## SOURCE EXTRACT
Bottom Line: Maybe this is the weekend you go camping instead of spending an afternoon or evening in an air-conditioned theater.

Evan Almighty (June 22)

Remember the character Evan Baxter from the 2003 comedy “Bruce Almighty?” Probably not, since that movie was lathered in Jim Carrey’s flamboyant “look-at-me” brand of humor. But “Bruce Almighty” was one of America’s first glimpses into the comedic genius of Steve Carell (TV’s “The Office,” “The 40 Year Old Virgin,” “Little Miss Sunshine”). In this “sequel,” Carell returns as Evan Baxter and teams with God (Morgan Freeman) to build an ark and warn the world of the soon-to-be flood.

Bottom Line: We’ve been saturated with Jim Carrey, Will Ferrell and Jack Black lately, to the point their humor is waning. Is the same about to happen with Steve Carell?

Live Free or Die Hard (June 27)

Rocky Balboa came back to theaters last year and John Rambo will be returning soon, so why not invite our old pal John McClane (Bruce Willis) back to the table? Len Wiseman (“Underworld” and “Underworld: Evolution”) directs the fourth installment of the “Die Hard” series and, in my opinion is one lucky fella. Not only will he certainly exceed expectations (because “Die Hard: With a Vengeance” was total crap), but he’s married to Kate Beckinsale (“Click”), who might be one of the hottest females alive.

## WORK TO COMPLETE
**1.** Answer these questions from the movie preview.
(a) Which actor plays God in "Evan Almighty"?
(b) Who directs the fourth installment of the "Die Hard" series?
(c) What date is listed for "Live Free or Die Hard"?
**2.** Update the passage of the movie preview that begins at "Evan Almighty (June" and stops after "Hard (June 27)", changing "flood" to "deluge".
Answer from the movie preview alone.

## COLLECTED DATA
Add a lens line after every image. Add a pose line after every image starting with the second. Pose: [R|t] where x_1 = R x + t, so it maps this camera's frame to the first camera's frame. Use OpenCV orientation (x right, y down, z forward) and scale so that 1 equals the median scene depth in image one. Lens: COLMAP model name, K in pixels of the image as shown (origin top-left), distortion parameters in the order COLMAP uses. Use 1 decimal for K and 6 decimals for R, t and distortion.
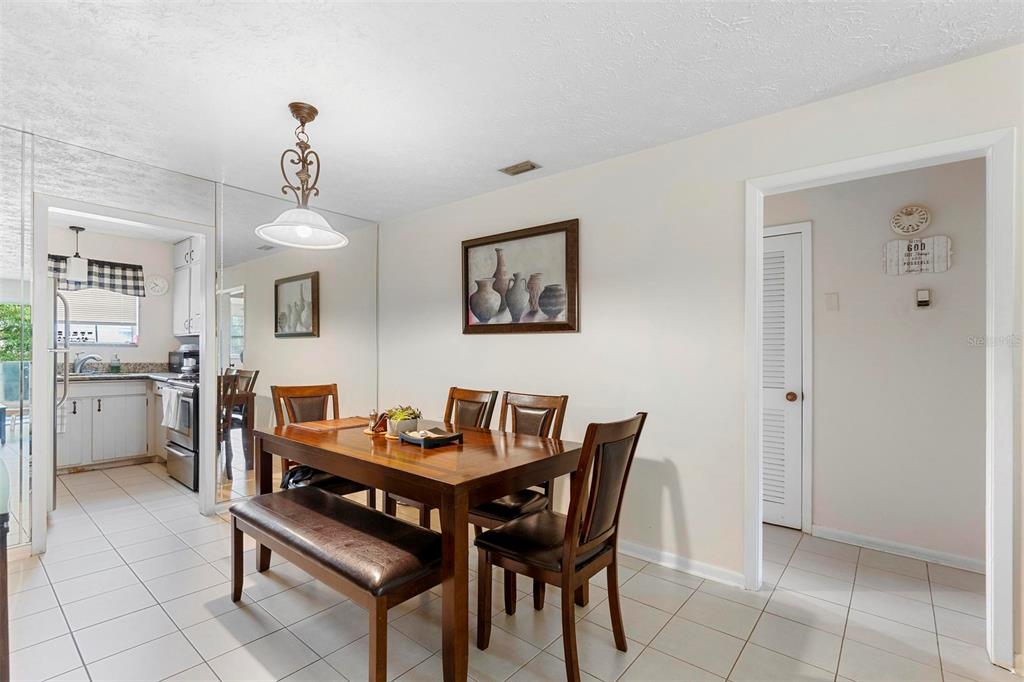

## LIST OF SOLUTIONS
**1.**
(a) Morgan Freeman
(b) Len Wiseman
(c) June 27

**2.**
Evan Almighty (June 22)

Remember the character Evan Baxter from the 2003 comedy “Bruce Almighty?” Probably not, since that movie was lathered in Jim Carrey’s flamboyant “look-at-me” brand of humor. But “Bruce Almighty” was one of America’s first glimpses into the comedic genius of Steve Carell (TV’s “The Office,” “The 40 Year Old Virgin,” “Little Miss Sunshine”). In this “sequel,” Carell returns as Evan Baxter and teams with God (Morgan Freeman) to build an ark and warn the world of the soon-to-be deluge.

Bottom Line: We’ve been saturated with Jim Carrey, Will Ferrell and Jack Black lately, to the point their humor is waning. Is the same about to happen with Steve Carell?

Live Free or Die Hard (June 27)